▸ REQUIRED WORK:
Copy the network analysis passage below without changing a word, starting at "5.6 Networks with" and stopping after "between complex entities.".

There are two major differences in the two aforementioned research by Budak et al. (2011) and Nguyen et al. (2012): (1) The approach by Budak et al. was limited by a $k$-nodes budget where $k$ is an constraint imposed by the user. This was not presented in Nguyen et al.’s approach, and (2) the heuristic proposed by Budak et al. assumes a high level of propagation, where the probability for good information spread is either 1 or zero. In contrast, Nguyen et al. accounts for arbitrary probabilities.

5.5 Community Question Answering

Top-$k$ nodes identification has also been researched widely in the Community Question Answering (CQA) domain with a number of models proposed. Users can often find detailed information from subject-matter experts on Q&A portals such as “Stack Overflow” and “Yahoo! Answers.” However, the quality of information can range from detailed solutions to unconstructive criticism. Additionally, if the feedback for a topic is sparse, it can be difficult to differentiate the different quality of answers. Hence, the ability for users to identify the members that provide reliable and accurate answers is critical for the CQA domain.

Fisher et al. (2006) detects key authors (“answer people”) in Usenet newsgroups. Their heuristic network analysis methodology uses nodal features to find “answer people” with high out-degree and low in-degree. Zhang et al. (2007) models CQA as an expertise graph and evaluates a number of ranking measures and algorithms for identifying users with high expertise in differently structured networks. Extended from Zhang's approach (Zhang et al. 2007), Guo et al. (2008) proposed topic-based models to identify appropriate users to answer a specific question. Jurczyk and Agichtein (2007a) presented an analysis of the link structure of a general-purpose Q&A community to identify authoritative users. Agichtein et al. (2008) uses data from a web-scale community question answering portal and extracts graph-based features, e.g., the degree distribution of users and their PageRank, and hub scores to determine individual user's relative importance. A model to identify authoritative actors based on the number of best answers provided by users is presented in Bouguessa et al. (2008), whereas Pal et al. (2010) discriminates experts on top of their preference in answering position.

5.6 Networks with Complex Topologies

The majority of research described to now performs analysis on unweighted networks with very basic properties and node-to-node relationships. However, these simple network structures will often obfuscate many important properties of a relationship such as intensity, duration, and human emotional factors and, therefore, are unable to characterize the complexity of real-world networks and relationships. Barrat et al. (2004) describe weighted networks as graphs that go beyond the topological point and underline the capacity and intensity of connections between complex entities.

▸ RECORDED INFORMATION:

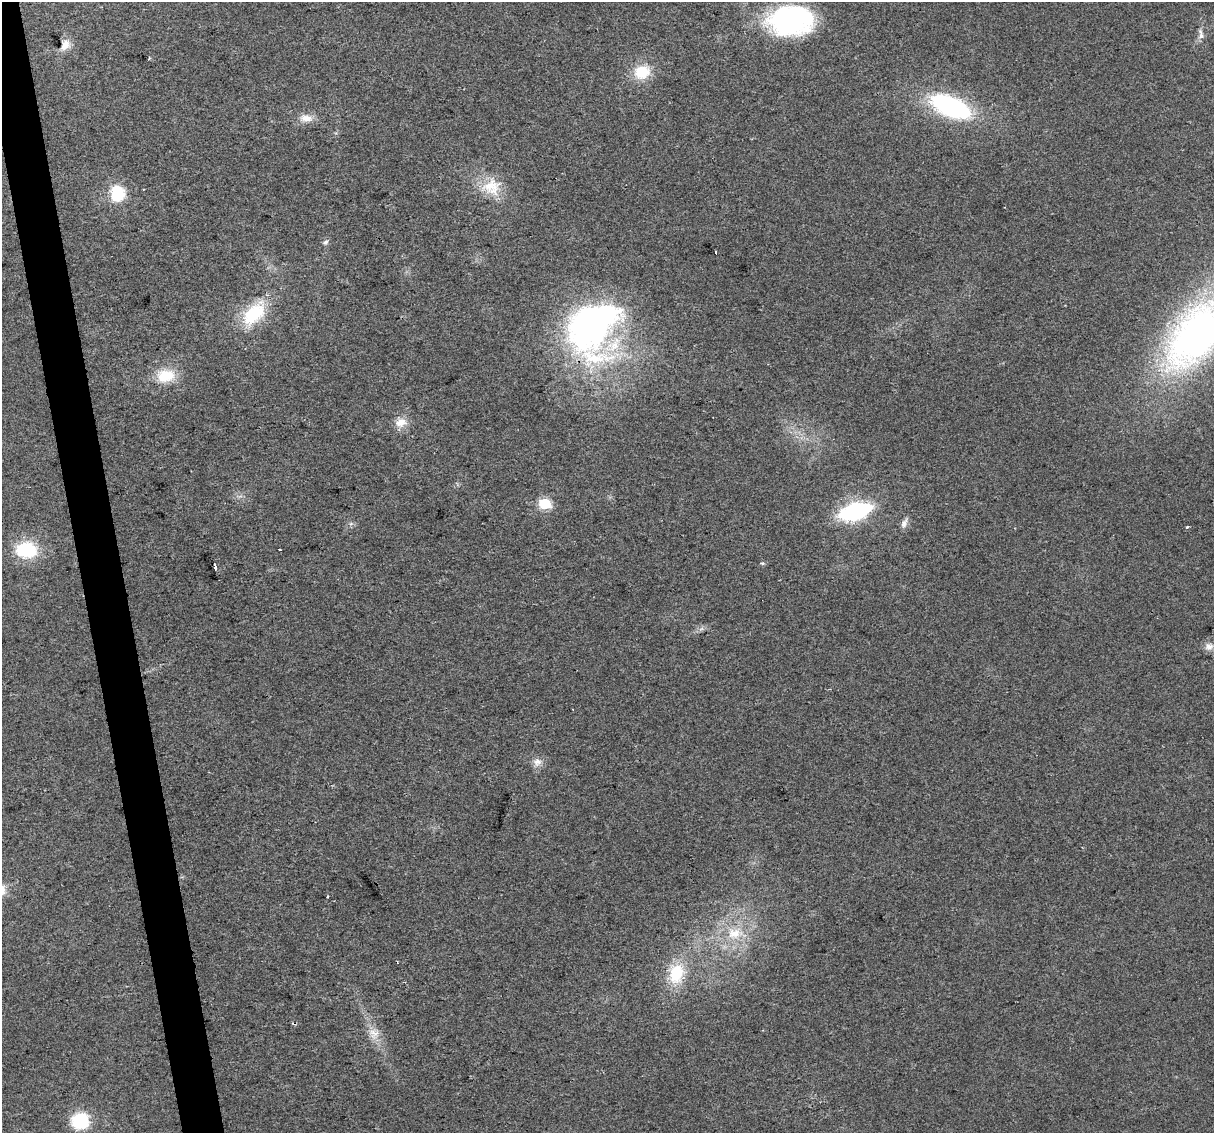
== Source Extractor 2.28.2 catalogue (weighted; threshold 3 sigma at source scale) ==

▸ OUTPUT BELOW:
5.6 Networks with Complex Topologies

The majority of research described to now performs analysis on unweighted networks with very basic properties and node-to-node relationships. However, these simple network structures will often obfuscate many important properties of a relationship such as intensity, duration, and human emotional factors and, therefore, are unable to characterize the complexity of real-world networks and relationships. Barrat et al. (2004) describe weighted networks as graphs that go beyond the topological point and underline the capacity and intensity of connections between complex entities.